We’ve all had tough bosses. Ones that gave us lots of crap, or never seemed happy with our performance. Over my career, I had a multitude of bosses, but it wasn’t until I realized that I was my own boss that I determined they all benefitted me. They even made me a better professional and person.
It was the realization that I and I only was the determiner of my future that I saw those bosses in a different perspective. I even cherished the times they ripped into me, especially in the early learning years of my career. Why, you say? Because I learned from each of them to see things their way, not necessarily mine. This gave me an understanding of different thinking.
A lot of time they were correct. But most importantly, I learned that they were not the important ones to building a complete career, but rather I was. Only me.
I’ve mentioned before that I was laid off four times in my career. I didn’t like it and vowed to make sure it did not happen again. When I did that, without knowing it, I became my own boss.
That was when I began my unrelenting drive to learn more always more about my profession, to network so well that there would be few, if any, situations where I would not know someone, and to build my personal brand, my reputation.
Without knowing it, I began strengthening the things that no boss or corporation could take away from me. These things were owned by me. And, if I were to ever be laid off again, bingo-bango, these things would take over and lead me to a successful future.

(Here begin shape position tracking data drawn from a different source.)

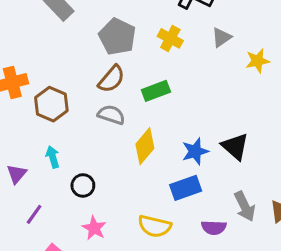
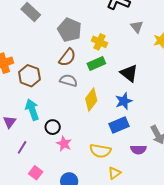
gray triangle: (221, 37) -> (137, 27), turned -32
yellow cross: (170, 38) -> (99, 42), moved
black triangle: (235, 147) -> (129, 73), moved
cyan arrow: (53, 157) -> (32, 110), size x1.5
pink star: (94, 228) -> (64, 144), moved

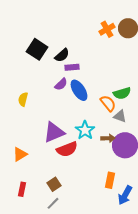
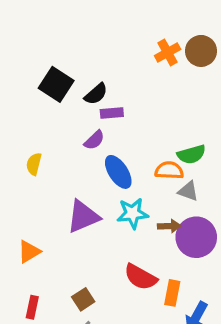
blue ellipse: (79, 90) -> (118, 172), moved
orange semicircle: (108, 103) -> (169, 170), turned -48
cyan star: (85, 130) -> (133, 213), turned 30
red semicircle: (67, 149) -> (141, 277), moved, turned 50

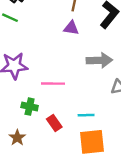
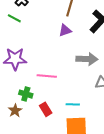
purple triangle: (71, 28) -> (65, 30), turned -32
brown star: (17, 138) -> (15, 111), moved

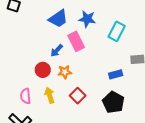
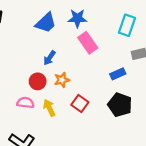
cyan rectangle: (117, 31) -> (127, 25), moved
pink rectangle: (76, 41) -> (88, 43), moved
pink semicircle: (25, 96) -> (25, 103), moved, turned 112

That is exactly what happened in 1996 when things in my career were headed toward some boss somewhere making a decision about me (and my future). But I beat him or her to it and started my own company where my knowledge, network and reputation took over and helped establish my company.
That is the power of ownership. You, too, can have it. Have an unrelenting drive to make yourself the best you can be. Never stop learning, networking and building your reputation. You should be the one boss in your career that can never be satisfied with where you are. Maybe that makes you, “The Boss from Hell.” But, it will pay off.
In the future I will talk about what I did to make myself the best I could be. No, I did not succeed but I never stopped trying and still haven’t.